Ingredients:
- 2 Tbsp. yeast active, dry
- 1 Tbsp sugar
- 1/2 cup warm water
- 1 cup whole milk scalded (microwave for 1.5 min)
- 1/2 cup butter softened (you can use salted or unsalted butter)
- 1/2 cup sugar
- 1 tsp. Kosher salt or sea salt
- 1 large egg
- 5-6 cups flour
- 2-3 Tbsp. butter melted
Directions:
- Combine yeast, 1 tablespoon sugar, and warm water in a small bowl and set aside.
- In a large stand-mixer bowl with a dough hook attachment combine scalded milk, softened butter, 1/2 cup sugar, salt, and egg. Stir until well combined.
- Stir in yeast mixture.
- Add 4 cups flour, adding 1/2 cup flour at a time until the dough pulls away from the sides of the bowl, it should still be slightly sticky. You may need more flour or even a little less than the full amount- it is best to eyeball this and go by feel than exact amounts.
- Slightly oil a large mixing bowl. Place dough in bowl and turn once to lightly cover dough in oil. Cover lightly with plastic wrap or light kitchen cloth.
- Allow dough to rise for 1 hour.
- Punch down dough. Lightly knead on a floured surface if dough is too sticky.
- Break off sections to form into small rolls. They should be roughly the size of a ping-pong ball (or approximately 2 oz.).
- Pinch the bottom of the rolls (so you have a smooth, round top) and place seam-side down in a greased 9×13 glass baking dish. You should be able to get 6 rows of 4 rolls (24 rolls total) and possibly a few extra.

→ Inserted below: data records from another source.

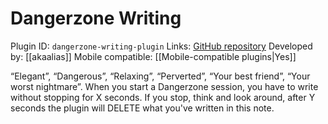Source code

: # Dangerzone Writing

Plugin ID: `dangerzone-writing-plugin`
Links: [GitHub repository](https://github.com/akaalias/dangerzone-writing-plugin)
Developed by: [[akaalias]]
Mobile compatible: [[Mobile-compatible plugins|Yes]]

“Elegant”, “Dangerous”, “Relaxing”, “Perverted”, “Your best friend”, “Your worst nightmare”. When you start a Dangerzone session, you have to write without stopping for X seconds. If you stop, think and look around, after Y seconds the plugin will DELETE what you've written in this note.
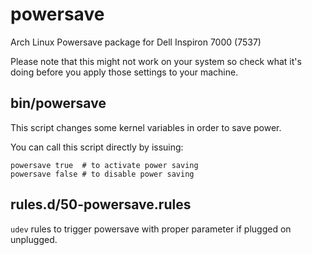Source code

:# powersave

Arch Linux Powersave package for Dell Inspiron 7000 (7537)

Please note that this might not work on your system so check what it's doing
before you apply those settings to your machine.

## bin/powersave

This script changes some kernel variables in order to save power.

You can call this script directly by issuing:

    powersave true  # to activate power saving
    powersave false # to disable power saving

## rules.d/50-powersave.rules

`udev` rules to trigger powersave with proper parameter if plugged on unplugged.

- Cover lightly with plastic wrap (greased so dough doesn’t stick to it) or light kitchen towel and allow to rise 30-45 minutes or until rolls have at least doubled in size.
- Bake at 375˚ degrees for 10 to 12 minutes or until tops of the rolls become light golden brown. Tip: This recipe may vary by elevation, if the middle of the rolls seem too doughy, lightly cover with foil and bake another 3-5 minutes or until centers are light and fluffy.
- Remove from oven and brush the tops of the rolls with melted butter. Cool slightly and serve.